++++ Extrait source ++++

TE FETIA AVEIA
« Te Feti’a Avei’a », « L’étoile guide », un spectacle de danse du groupe O Tahiti E dans le très beau site du Marae Aruharuha à Paea. J’aime beaucoup ce que fait ce groupe mené par Marguerite Lai, le décor est magnifique, et nous sommes particulièrement motivés car deux des meilleurs danseurs sont des enfants de nos amis, nous les avons connus tout jeunes, c’est un bonheur de les voir là…
Poe, de père tahitien et mère popa, est institutrice, elle a été candidate au titre de meilleure danseuse de Tahiti en 2009, elle crée des chorégraphies pour le groupe…Abel, 20ans, de parents tahitiens, travaille en comptabilité,il a intégré le groupe il y a deux ans.… 200 artistes participent au spectacle, 100 chanteurs les accompagnent.. Il faut savoir que tout ce monde est amateur, la danse est une passion qui inonde leur vie mais ne les nourrit pas .
Nous allons donc à Paea. Lisette nous a prêté une voiture, cadeau bien appréciable à Tahiti. Maururu, Lilou !
Cette dernière représentation d’un spectacle commandé par le Ministère de la Culture, étonne au premier abord par un côté « débridé ». Habitués aux alignements parfaits du Heiva sur la scène de Tohata, on sent là, autour d’un récit construit, une explosion de joie et de liberté communicative: le pur bonheur de danser, partager sa culture, sans la tension des concours, et malgré le sol caillouteux …
L’histoire est simple à suivre : Pa’ao, second fils de l’arii Tuera’i doit quitter la terre natale et fonder une nouvelle société ma’ohi sur une ile dont on soupçonne l’existence mais qui reste à découvrir.
Les costumes évoquent tantôt la mer tantôt la terre, les choeurs accompagnent le récit.

++++ Lignes de données ++++

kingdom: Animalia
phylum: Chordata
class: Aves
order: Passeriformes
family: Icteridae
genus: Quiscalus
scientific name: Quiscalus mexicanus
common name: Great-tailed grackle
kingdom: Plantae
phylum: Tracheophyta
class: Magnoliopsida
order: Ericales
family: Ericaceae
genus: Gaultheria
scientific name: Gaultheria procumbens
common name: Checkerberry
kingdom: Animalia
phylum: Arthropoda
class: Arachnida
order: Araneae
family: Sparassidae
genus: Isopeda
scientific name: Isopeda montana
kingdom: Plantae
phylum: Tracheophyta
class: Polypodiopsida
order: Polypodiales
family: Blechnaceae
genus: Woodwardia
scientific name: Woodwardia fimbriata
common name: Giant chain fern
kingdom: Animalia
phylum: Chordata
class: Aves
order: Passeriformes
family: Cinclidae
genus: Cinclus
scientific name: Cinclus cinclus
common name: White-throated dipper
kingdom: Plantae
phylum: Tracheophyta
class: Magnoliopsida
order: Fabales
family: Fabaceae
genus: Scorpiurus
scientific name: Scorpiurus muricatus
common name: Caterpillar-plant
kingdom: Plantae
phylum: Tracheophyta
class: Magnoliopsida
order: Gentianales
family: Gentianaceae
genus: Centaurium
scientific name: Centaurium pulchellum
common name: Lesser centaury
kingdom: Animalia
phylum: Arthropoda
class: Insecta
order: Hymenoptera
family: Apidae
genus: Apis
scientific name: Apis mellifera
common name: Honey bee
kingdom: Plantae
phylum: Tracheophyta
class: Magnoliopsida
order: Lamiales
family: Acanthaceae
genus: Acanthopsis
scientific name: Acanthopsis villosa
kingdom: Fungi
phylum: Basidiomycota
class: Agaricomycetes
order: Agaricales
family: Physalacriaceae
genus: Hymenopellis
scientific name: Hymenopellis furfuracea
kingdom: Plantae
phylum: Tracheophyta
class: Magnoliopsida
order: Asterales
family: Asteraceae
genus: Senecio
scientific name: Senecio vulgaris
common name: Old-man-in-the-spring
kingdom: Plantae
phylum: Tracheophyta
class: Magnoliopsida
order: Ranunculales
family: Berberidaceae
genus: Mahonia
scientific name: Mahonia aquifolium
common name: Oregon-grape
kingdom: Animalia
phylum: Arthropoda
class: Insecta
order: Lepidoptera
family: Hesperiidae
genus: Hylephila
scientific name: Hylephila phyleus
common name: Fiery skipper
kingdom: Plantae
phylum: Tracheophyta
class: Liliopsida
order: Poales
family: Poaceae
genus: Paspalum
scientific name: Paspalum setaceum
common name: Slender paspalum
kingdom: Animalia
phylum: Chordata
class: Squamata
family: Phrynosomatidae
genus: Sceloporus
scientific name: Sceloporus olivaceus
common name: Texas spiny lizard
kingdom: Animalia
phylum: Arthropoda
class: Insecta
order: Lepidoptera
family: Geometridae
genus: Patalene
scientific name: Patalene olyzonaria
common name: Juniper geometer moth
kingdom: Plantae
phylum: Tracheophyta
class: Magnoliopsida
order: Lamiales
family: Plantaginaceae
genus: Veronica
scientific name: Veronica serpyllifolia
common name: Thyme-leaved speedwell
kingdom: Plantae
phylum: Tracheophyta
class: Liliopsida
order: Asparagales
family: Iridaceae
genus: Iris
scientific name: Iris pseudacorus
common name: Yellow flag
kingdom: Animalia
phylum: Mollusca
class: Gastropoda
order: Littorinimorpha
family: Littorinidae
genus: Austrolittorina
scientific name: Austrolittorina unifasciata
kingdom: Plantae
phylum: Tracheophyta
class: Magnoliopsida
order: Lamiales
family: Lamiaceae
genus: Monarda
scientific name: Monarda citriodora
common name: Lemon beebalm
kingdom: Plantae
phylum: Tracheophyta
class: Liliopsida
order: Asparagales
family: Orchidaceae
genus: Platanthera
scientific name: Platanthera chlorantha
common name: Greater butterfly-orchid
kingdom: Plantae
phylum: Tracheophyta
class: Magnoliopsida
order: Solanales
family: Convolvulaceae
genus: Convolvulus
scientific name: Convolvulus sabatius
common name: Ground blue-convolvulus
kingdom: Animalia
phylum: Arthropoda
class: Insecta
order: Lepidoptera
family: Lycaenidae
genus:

++++

• [Consigne écrite]:
D'après l'extrait source, qui mène le groupe O Tahiti E ?

• [Réponse écrite]:
Le groupe O Tahiti E est mené par Marguerite Lai.